Égypte : trois ans de prison pour des jeunes ayant participé à un « mariage gay »
Un tribunal du Caire a condamné samedi à trois ans de prison huit jeunes hommes accusés d’être apparus dans une vidéo d’un « mariage gay » largement relayée sur les réseaux sociaux, une affaire qui avait suscité les critiques d’organisations de défense des droits de l’Homme.
Les huit Egyptiens, arrêtés en septembre, étaient poursuivis pour "incitation à la débauche" et "publication d’images indécentes" mais le tribunal n’a retenu que ce dernier chef d’inculpation, a indiqué à l’AFP une avocate de la défense, Nesrin Nabil.

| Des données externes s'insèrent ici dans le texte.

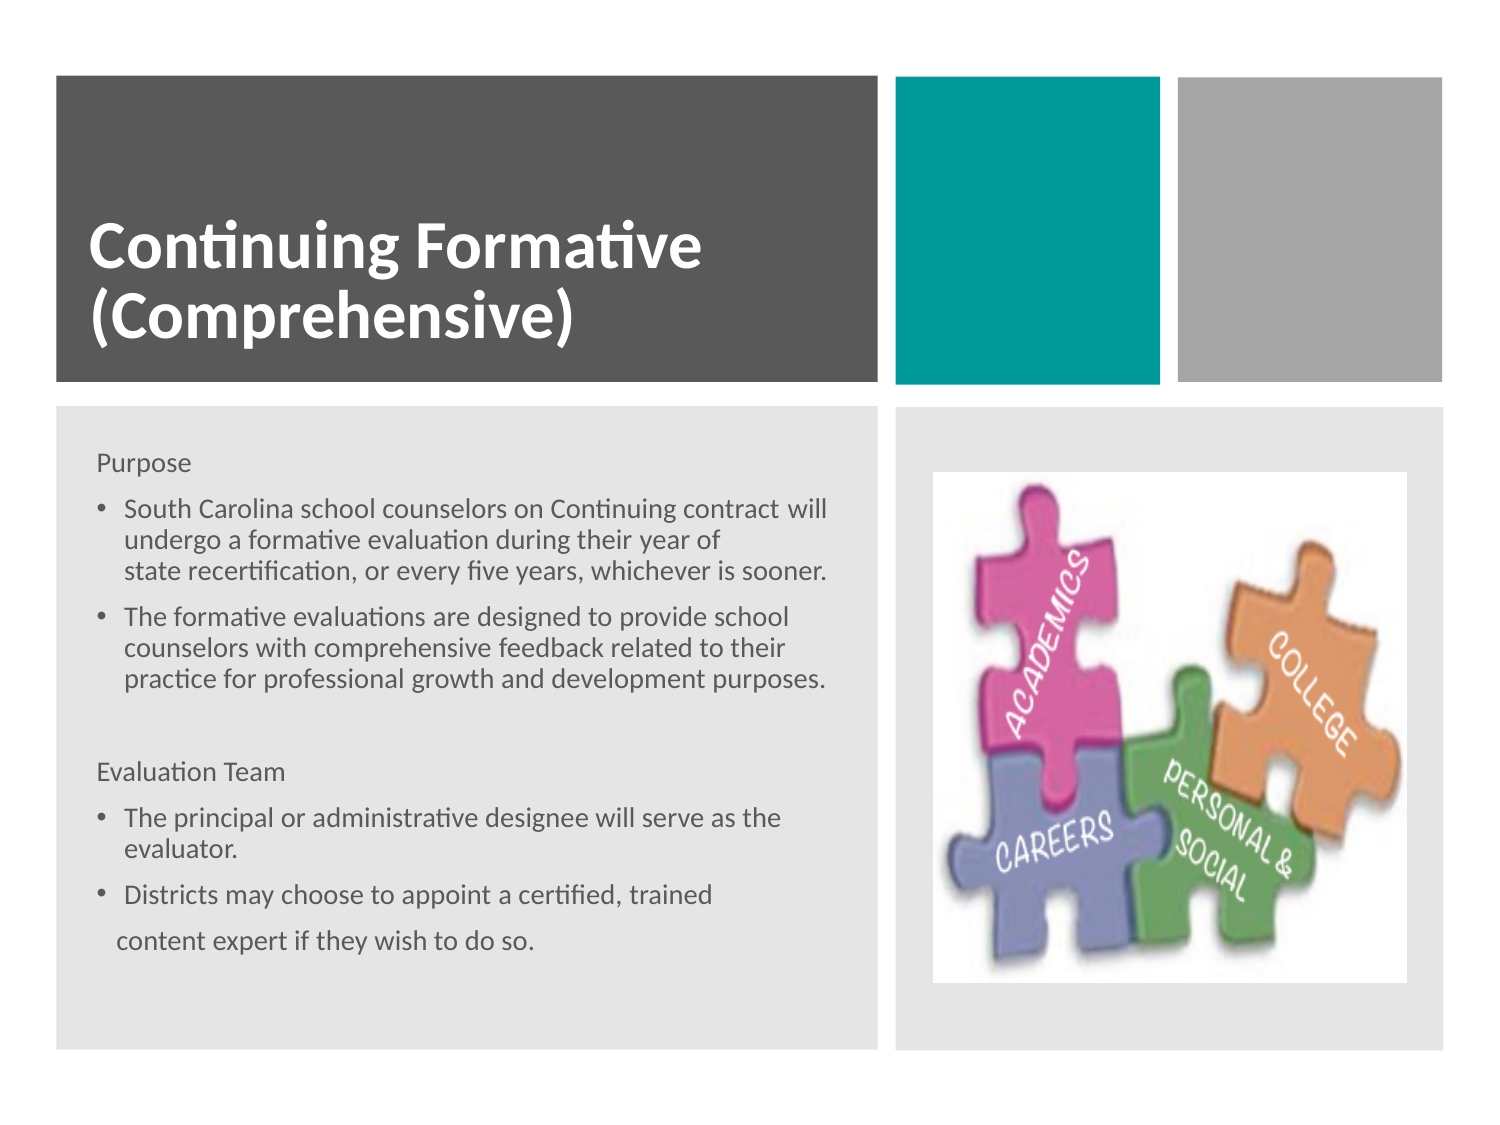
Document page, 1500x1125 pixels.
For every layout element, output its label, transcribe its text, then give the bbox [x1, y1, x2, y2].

text_box [895, 76, 1161, 386]
text_box [895, 406, 1445, 1052]
text_box [55, 75, 879, 383]
title Continuing Formative (Comprehensive) [89, 119, 840, 354]
picture [932, 472, 1407, 983]
text_box [55, 405, 879, 1051]
text_box [1177, 76, 1443, 383]
list Purpose South Carolina school counselors on Continuing contract will undergo a formative evaluation during their year of state recertification, or every five years, whichever is sooner. The formative evaluations are designed to provide school counselors with comprehensive feedback related to their practice for professional growth and development purposes. Evaluation Team The principal or administrative designee will serve as the evaluator. Districts may choose to appoint a certified, trained content expert if they wish to do so. [96, 445, 840, 1006]
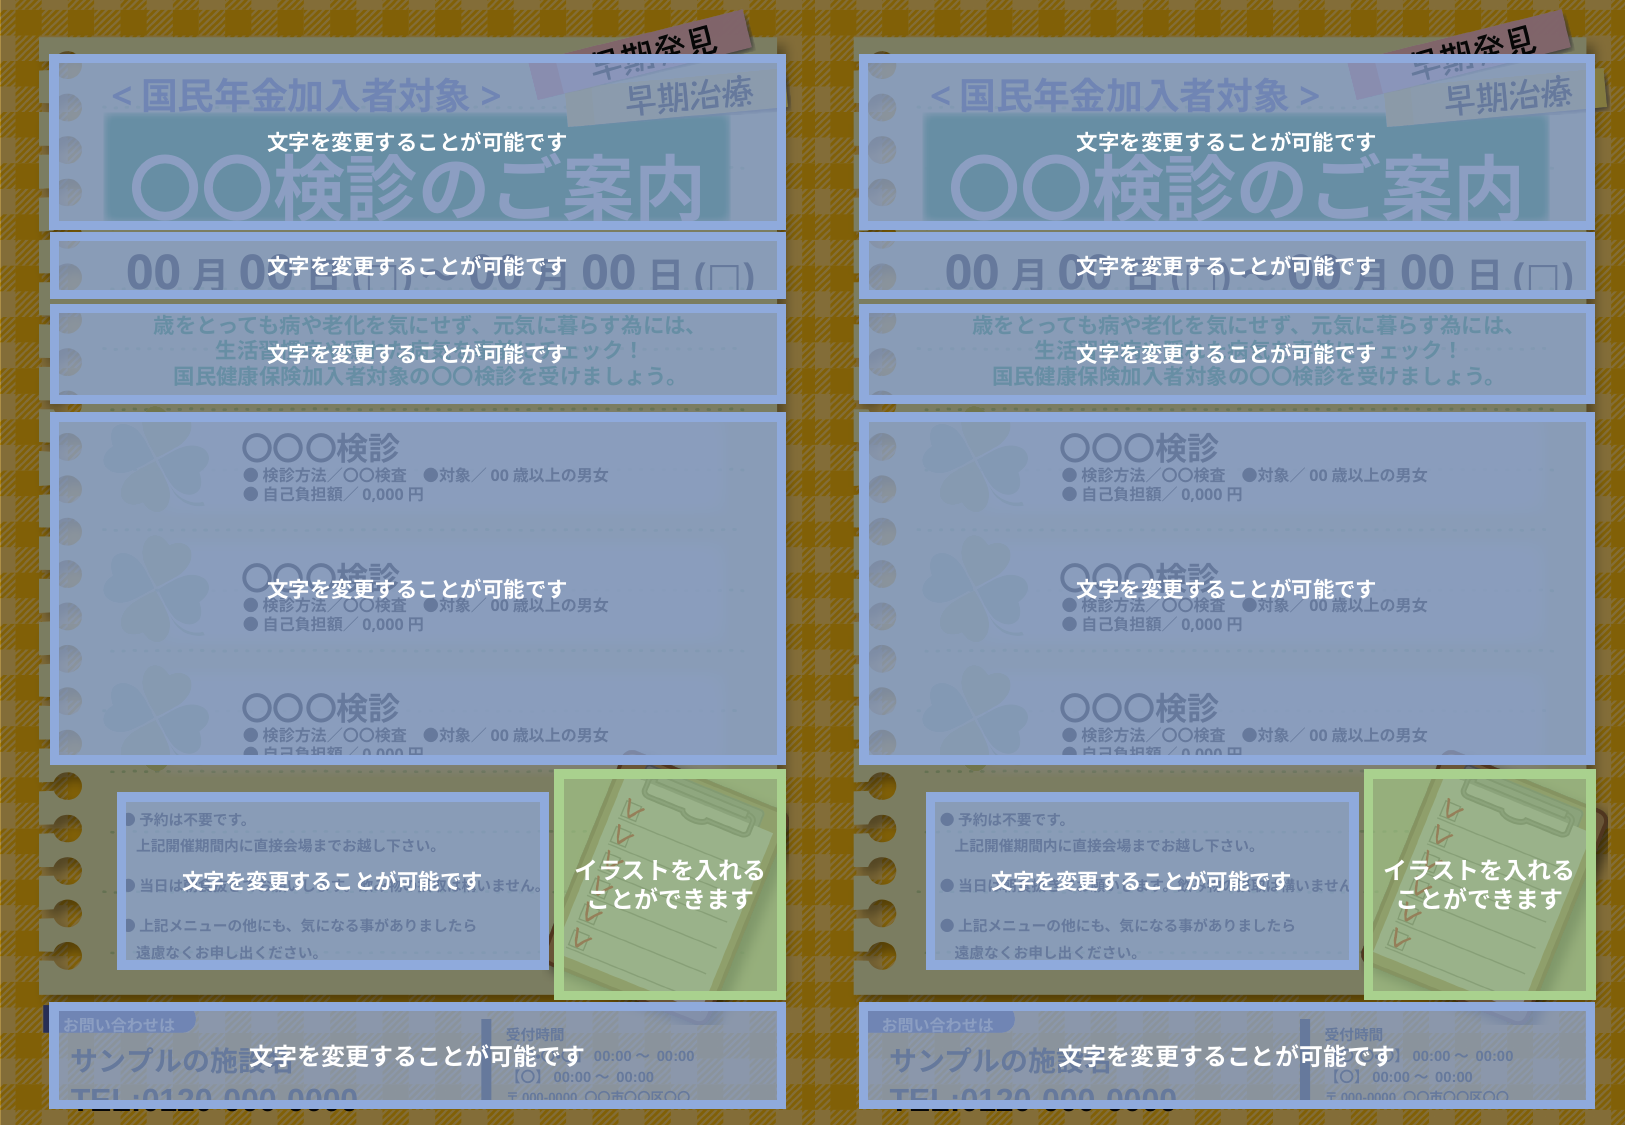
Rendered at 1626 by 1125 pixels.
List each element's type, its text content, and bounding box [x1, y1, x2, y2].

picture [922, 406, 1550, 519]
text_box 文字を変更することが可能です [862, 1006, 1592, 1106]
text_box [862, 998, 1015, 1043]
picture [922, 535, 1550, 649]
text_box 文字を変更することが可能です [54, 308, 782, 400]
text_box 文字を変更することが可能です [863, 416, 1592, 761]
text_box [0, 0, 1625, 1125]
picture [922, 9, 1611, 223]
text_box 文字を変更することが可能です [862, 58, 1592, 226]
text_box 文字を変更することが可能です [863, 308, 1592, 400]
text_box 文字を変更することが可能です [53, 58, 782, 226]
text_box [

La vidéo, qui avait été partagée par de nombreux internautes sur Facebook, Twitter et YouTube, montre un couple d’homosexuels célébrant, sur un bateau au Caire, leur union en petit comité, échangeant des alliances et entourés d’amis qui chantent et lancent des youyous.
Les huit détenus, qui dissimulaient leurs visages avec des journaux à leur entrée au tribunal, ont écopé de la peine maximale dans ce genre d’affaires. Ils seront soumis à un contrôle judiciaire durant trois ans à l’expiration de leur peine. La défense fera appel du verdict, a annoncé Me Nabil.
Un autre avocat, Imad Sobhi, a accusé la cour d’avoir été "influencée par l’opinion publique qui rejette l’homosexualité", et répété que ses clients étaient "innocents".
Les huit hommes ont dû passer des examens médicaux controversés "censés déterminer s’ils sont homosexuels". "Cet examen médical a montré que les huit accusés n’ont pas eu de pratiques homosexuelles", avait récemment indiqué à l’AFP le porte-parole du département médico-légal du ministère de la Justice, Hesham Abdel Hamed.
"Nous ne voulons pas de scandale"
"Nos enfants ont été condamnés injustement", ont crié des membres de leurs familles, à l’extérieur de la cour. Certaines mères pleuraient, d’autres se frappaient le visage. "Nous ne voulons pas que les médias couvrent ce procès, nous ne voulons pas de scandale", s’offusquait un autre parent.
La loi égyptienne n’interdit pas formellement l’homosexualité, mais plusieurs personnes ont été condamnées pour "débauche" ces dernières années, accusées d’avoir pris part à des fêtes rassemblant des homosexuels, des affaires qui ont défrayé la chronique dans des médias égyptiens prompts à les dénoncer, voire à publier des photos.
Trois Egyptiens avaient ainsi écopé en avril de huit années de prison pour avoir, selon les autorités, organisé "une fête déviante" et pratiqué "la débauche". En Egypte, l’homosexualité est condamnée comme une "déviance" par l’islam et l’Eglise chrétienne copte, obligeant la communauté gay à rester discrète. En 2013, un sondage réalisé par le centre de recherches américain Pew révélait que seuls 3% des Egyptiens estimaient que "la société devait accepter l’homosexualité".
Les dernières détentions sont les dernières d’une série d’interpellations très médiatisées contre des personnes soupçonnées d’être homosexuelles. Face à cette situation, l’application américaine de rencontres destinée aux homosexuels Grindr avait mis en garde ses membres contre une possible surveillance de leurs échanges par les autorités.
Le verdict a été vivement critiqué par l’organisation de défense des droits de l’Homme Human Rights Watch (HRW).Cette décision "est un nouveau signe que le nouveau gouvernement poursuivra n’importe qui pour essayer de se renforcer," affirme dans un communiqué Graeme Reid, le directeur de HRW pour les lesbiennes, gays, bisexuels et Transgenres (LGBT). L’ONG avait déjà dénoncé les "tests médicaux" imposés aux prévenus, considérant que ceux-ci "violaient les normes internationales contre la torture".